Windows provide light and ventilation to a building as well as define its architectural style through their rhythm, pattern, size, proportion, and ratio of solids (walls) to voids (windows and doors). The variety of architectural styles and periods of construction within the Historic District provides a corresponding variation of window styles, types, and sizes.
Windows are a major character-defining feature on residential buildings. They may occur in regular intervals or in asymmetrical patterns. A house may also have windows that are all the same size or have a variety of types and sizes that give emphasis to certain parts of the building.
Historic buildings in the downtown commercial district are characterized by regularly spaced windows in their upper facade. These windows, in conjunction with their neighboring buildings, provide a pattern of openings in the wall of entire blocks. Windows in the front facade are often more decorative than the more utilitarian windows on side or rear elevations.
Types of Windows
Double-hung windows are the most common type of windows for most architectural styles. Double-hung sash varies by the number of panes in each sash, whether nine-over-nine, nine-over-six, six-over-six, two-over-two, one-over-one, three-over-one, and so on.
Leaded windows contain patterned designs of colored glass. They were popular during the Victorian period and early twentieth century.

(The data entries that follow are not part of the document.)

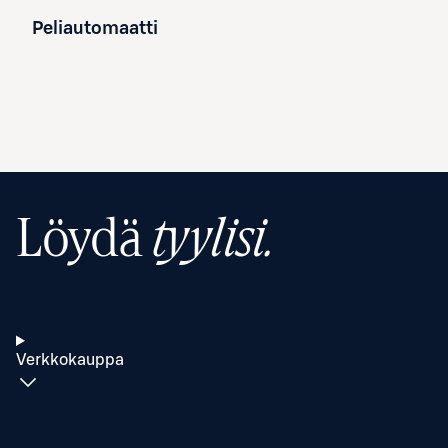
Peliautomaatti
Löydä
tyylisi.
Verkkokauppa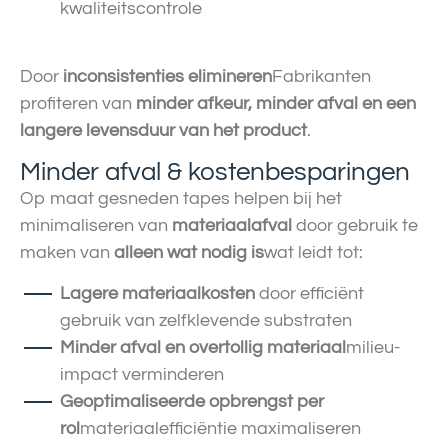
kwaliteitscontrole
Door
inconsistenties elimineren
Fabrikanten
profiteren van
minder afkeur, minder afval en een
langere levensduur van het product
.
Minder afval & kostenbesparingen
Op maat gesneden tapes helpen bij het
minimaliseren van
materiaalafval
door gebruik te
maken van
alleen wat nodig is
wat leidt tot:
Lagere materiaalkosten
door efficiënt
gebruik van zelfklevende substraten
Minder afval en overtollig materiaal
milieu-
impact verminderen
Geoptimaliseerde opbrengst per
rol
materiaalefficiëntie maximaliseren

Composite windows are groupings of windows such as a double-hung window flanked by leaded windows or a set of similar windows.
Dormer windows project from the roof of a house to provide light as well as increased floor and head space in a roof area.
Decorative windows come in many shapes and sizes, such as circles or diamonds.
Casement windows open on hinges rather than sliding within a frame, as double-hung windows do. They are often constructed of metal.
Sleeping porches have walls that are constructed almost entirely of windows. They are usually located on the rear elevation and often at the second-floor level although they also appear on side elevations and sometimes in front.
Foundation windows open into basements and tend to be smaller than windows on primary floors.
Vents are found in foundations, roofs, and gable ends and may have decorative screens or frames.
Maintenance and Repair
Windows are extremely vulnerable to weather because of their location and moving parts. They need to be carefully maintained as a consequence. If they are not painted at regular intervals(every three years is recommended), then the wood will crack, warp, and rot. Sills, lintels, surrounds, and hoods - although they may be constructed of other materials such as brick, concrete, stone, or metal - will also fail if not porperly maintained.
1. Retain original windows.
2. Keep painted surfaces well painted.
3. Avoid water infiltration by ensuring caulk and glazing putty are intact and in good condition.
4. Ensure sills slope away from the building so water will run off rather than forming puddles.
5. Repair original windows by patching, splicing, consolidating, or reinforcing. Wood may appear to be rotten because of peeling paint or separation of joints, yet still be sound and able to be repaired. Rotted parts can be replaced, as necessary, without replacing the entire window.
6. Windows should only be replaced when they are missing or beyond repair. Replacement should be based on physical evidence and photo documentation rather than the availability of stock windows or windows from other buildings. Avoid changing the physical and visual characteristics of windows by using inappropriate materials or finishes that alter the sash, depth of reveal, muntin configuration, glazing, or appearance of the frame.
7. Avoid changing the number, location, size, or glazing pattern of a building's windows by cutting new openings, enlarging existing openings, blocking in windows, or installing replacement sash that does not fit the window opening.
8. Uncover and repair covered-up windows. If a window is no longer needed for its intended use, it should be retained (even if the interior opening is covered). In these instances, the glass can be frosted or painted black, or the window shuttered so it appears from the exterior to be used.
9. Reuse servicable window hardware and locks, as practicable.
10. Avoid trying to make a building look older than it is by installing windows that are from an earlier period of construction.
1. Improve a building's thermal efficiency with weather stripping, storm windows, and caulking.
2. If interior storm windows are used, ensure they have air-tight gaskets, ventilating holes, and/or removable clips, to allow proper maintenance and to avoid condensation damage.
3. If exterior storm windows are used, ensure they do not damage or obscure the windows and frames. The storm window divisions should match the underlying window divisions.
4. Ensure exterior storm windows have a baked-on enamel finish rather than an aluminum colored finish.
5. Do not replace original sash with new thermal sash.
6. Do not replace windows or transom lights with fixed thermal glazing.
1. Ensure a new building's ratio of solids (walls) to voids (windows and doors) is compatible and relates to neighboring buildings.
2. Ensure the rhythm and placement of a new building's windows relates to neighboring buildings.
3. Ensure the proportion of a new building's windows is compatible with neighboring buildings. Most residential windows, for example, are higher than they are wide (vertical proportion) as are the upper floor windows of most downtown commercial buildings. On the other hand, individual vertical windows may be grouped to form composite windows that have a horizontal proportion.
4. New window types should reflect those types found in the Historic District.
5. New windows should be constructed of wood or metal. Unfinished aluminum is not recommended.